In response to growing public outrage over the bonuses, senior Air Canada executives have volunteered to return their 2020 bonuses, which amount to about 20 percent of the bonuses issued. That action of course does not undo the damage done to public trust in their having accepted the bonuses in the first place. It just indicates that these executives have finally realized that they have done something wrong after having been caught with their hands in the cookie jar.
What was the purpose of the bailouts if the jobs weren’t saved, and how on earth do executives deserve millions of dollars in bonuses at a time like this?
Through decades of corporate welfare to selected companies, Canada has created a culture of entitlement among its executive class. While subsidies and bailouts should be accepted grudgingly and only at times of great need, many companies consider that kind of revenue as a part of doing business. Lobbying for government money is an industry unto itself.

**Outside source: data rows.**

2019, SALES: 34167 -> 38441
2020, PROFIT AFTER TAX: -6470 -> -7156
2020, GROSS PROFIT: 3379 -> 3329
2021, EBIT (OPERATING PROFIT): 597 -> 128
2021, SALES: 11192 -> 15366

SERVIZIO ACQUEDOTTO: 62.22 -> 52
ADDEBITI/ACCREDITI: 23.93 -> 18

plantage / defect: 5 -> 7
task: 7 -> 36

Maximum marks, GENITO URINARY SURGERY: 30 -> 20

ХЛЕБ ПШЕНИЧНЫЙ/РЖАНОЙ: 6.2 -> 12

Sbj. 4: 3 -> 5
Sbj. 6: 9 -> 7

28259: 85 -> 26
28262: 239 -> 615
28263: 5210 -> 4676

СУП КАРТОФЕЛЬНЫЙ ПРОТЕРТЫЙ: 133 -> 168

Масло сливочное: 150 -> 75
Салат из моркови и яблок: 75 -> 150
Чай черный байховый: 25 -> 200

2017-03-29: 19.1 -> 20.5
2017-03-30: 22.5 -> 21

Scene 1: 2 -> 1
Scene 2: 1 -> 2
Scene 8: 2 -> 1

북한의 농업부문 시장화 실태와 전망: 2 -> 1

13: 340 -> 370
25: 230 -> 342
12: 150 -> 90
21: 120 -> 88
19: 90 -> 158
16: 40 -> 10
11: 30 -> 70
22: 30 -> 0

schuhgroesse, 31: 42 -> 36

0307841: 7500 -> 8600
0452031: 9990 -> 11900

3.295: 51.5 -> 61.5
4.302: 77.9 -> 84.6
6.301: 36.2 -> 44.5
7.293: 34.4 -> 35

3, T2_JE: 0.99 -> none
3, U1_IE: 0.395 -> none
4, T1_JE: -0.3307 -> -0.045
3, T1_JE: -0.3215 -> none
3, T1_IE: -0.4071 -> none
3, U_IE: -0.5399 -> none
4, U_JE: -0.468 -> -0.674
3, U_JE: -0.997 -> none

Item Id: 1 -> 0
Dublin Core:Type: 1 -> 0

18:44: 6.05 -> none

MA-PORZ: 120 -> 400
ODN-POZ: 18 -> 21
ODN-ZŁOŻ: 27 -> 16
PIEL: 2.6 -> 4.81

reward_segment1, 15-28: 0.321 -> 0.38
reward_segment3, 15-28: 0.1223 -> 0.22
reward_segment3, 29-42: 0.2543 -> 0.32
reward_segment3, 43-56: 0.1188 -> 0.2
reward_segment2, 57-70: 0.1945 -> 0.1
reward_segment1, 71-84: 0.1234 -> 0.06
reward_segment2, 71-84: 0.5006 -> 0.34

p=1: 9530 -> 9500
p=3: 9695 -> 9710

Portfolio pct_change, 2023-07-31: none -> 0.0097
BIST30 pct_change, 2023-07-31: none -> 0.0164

The Air Canada executives, who managed to negotiate $5.4 billion in low-interest loan from taxpayers in April after the company took $554 million in wage subsidies in 2020 and said it would continue using the CEWS program in 2021, truly thought they had done a great job and deserved bonuses for it. Why shouldn’t they? That’s simply the way it’s done in Canada.
While the executive bonuses are galling in principle, we should also be concerned about the massive loan given to Air Canada under the pretext of pandemic aid. Ottawa has a history of forgiving portions of these kinds of loans. In 2009, the Harper government loaned billions to Canadian automakers under the pretence of protecting jobs. In 2018, the government quietly wrote off $2.6 billion in those loans to Chrysler. While the executives within Air Canada may be shameless in pursuing government aid, they certainly aren’t fools. They know that the terms of repayment can and likely will be renegotiated down the road. This is learned behaviour.
In addition to extending low-interest loans worth some $5.4 billion to Air Canada, the government also bought a $500 million stake in the airline that Finance Minister Chrystia Freeland claimed would help ensure that taxpayers benefit once the company got back on its feet again.
Investing taxpayer’s money into private industry rarely pays off, and the federal government is not the only one that gets into the game. Alberta Premier Jason Kenney invested $1.5 billion into the now-cancelled Keystone XL pipeline project. It is unlikely that the province’s taxpayers will see that money again. Companies have learned that lobbying governments for investment can be more lucrative than trying to sell shares to private investors who apply careful scrutiny before committing dollars to companies.
The culture of corporate dependency upon government subsidies fosters poor company management. Why should chronic recipients of corporate welfare such as Bombardier strive to become profitable when they know that the government will never turn them down when they come begging for another bailout? Why should a company approach financial institutions that expect security, regular payments, and interest payments on loans when effective lobbying could land an interest-free loan from the government that may never be paid off?
The motivation to strive for corporate efficiency and profitability is lost when we have a system that rewards mismanagement and loss.
Companies that aren’t within the circles receiving government aid are adversely impacted by corporate welfare as well. It is difficult to compete with companies that don’t fear economic loss. It is demoralizing for executives and small business owners when they struggle to maintain financial viability while watching other companies continue to receive and mismanage bailouts with impunity. Why work hard and strive to grow?
As we enter a period of recovery and rebuilding from the COVID-19 pandemic, we need our business sector to be as motivated and streamlined as possible. It is going to be a competitive world market for products, services, and personnel. Unless Canada addresses the unhealthy corporate culture that it has fostered through decades of corporate welfare, we will not be able to effectively compete in an increasingly competitive world market.
We should not be surprised when we see bailout money abused as it has been by Air Canada executives. We should not complacently accept that behaviour any longer, either. This corporate culture of dependency needs to be broken. The executive bonuses given to Air Canada executives at a time like this were just a visible symptom of a much bigger and entrenched national sickness.